= The Ancient Future Trilogy =

Australian time-travel fantasy series

The Ancient Future Trilogy is a set of fantasy novels by Traci Harding. The story follows a 20th-century Australian woman who is transported to 6th century Wales in an attempt to change the future. Major themes within the series include time travel, martial arts, magic and Psychic Phenomena. The three novels in the series are The Ancient Future: The Dark Ages, An Echo In Time: Atlantis and Masters of Reality: The Gathering.

In November 2018 This Present Past, a prequel to the trilogy, was published by HarperCollins.

== The Ancient Future: The Dark Ages ==
The Ancient Future: The Dark Ages was Traci Harding's first published novel. It was inspired by a trip to the United Kingdom, during which the author experienced light phenomenon that are described in the novel as 'fairy lights'. The novel's main character Tory Alexander is unknowingly transported from the present day to 6th century Wales in an attempt to change the future.

== An Echo In Time: Atlantis ==
An Echo In Time: Atlantis is the second novel in the Ancient Future trilogy. Tory Alexander has ruled as a queen in 6th century Britain for twenty years. When her husband becomes ill, she travels through time in order to find a cure. However the cure can only be found in the most ancient of cities and the grandest of civilizations: Atlantis!

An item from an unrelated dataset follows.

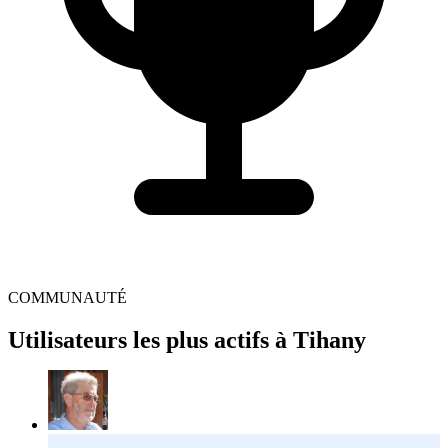
COMMUNAUTÉ
Utilisateurs les plus actifs à Tihany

== Masters of Reality: The Gathering ==
Masters of Reality: The Gathering is the final novel in the Ancient Future trilogy. Moving away from planetary concerns Maelgwn and Tory find themselves reunited in the depths of space.

== Characters ==
- Tory Alexander - The Heroine of the story, Tory is a thirty-year-old Australian woman who is adept at Tae Kwon Do and speaks fluent Brythanic. In the Dark Ages, Tory rules as High Queen of Briton for 21 years. After the Gathering Tory rules as Governess of Kila for 50 years. She is also the heroine of The Celestial Triad series of novels.
- Maelgwn of Gwynedd - Former King of Gwynedd, Maelgwn is known as 'the Dragon of the Isle' or simply 'the Dragon'.
- Taliesin Pen Beirdd - Spiritual advisor to Maelgwn and the magician who brings Tory back through time.
- Sir Calin Brockwell - Maelgwn's champion, cousin and friend. A dedicated womaniser who is also an incarnation of Tory's brother Brian.
- Katren - A maid rescued from the horrendous man who bought her as a wife. Katren becomes Tory's maid and best friend. With Tory's help, Katren marries Brockwell.
- Rhun of Gwynedd - Rhun, Prince of Gwynedd, is the first-born child of Tory & Maelgwn.
- Bryce - the illegitimate son of Calin Brockwell.
- Brian Alexander - Tory's brother. Brian is Brockwell's 21st century incarnation. Brian is one of the Chosen.
- Naomi - Brian's wife, Naomi, is Katren's 20th century incarnation. Brian & Naomi have 1 son, Daniel Alexander.
- Teo - Teo is Taliesin's 20th century incarnation.
- Miles Thurlow - Miles is Maelgwn's 20th century incarnation.
- Lady Gladys - Calin Brockwell's mother & an incarnation of Tory and Brian's Aunt Rose.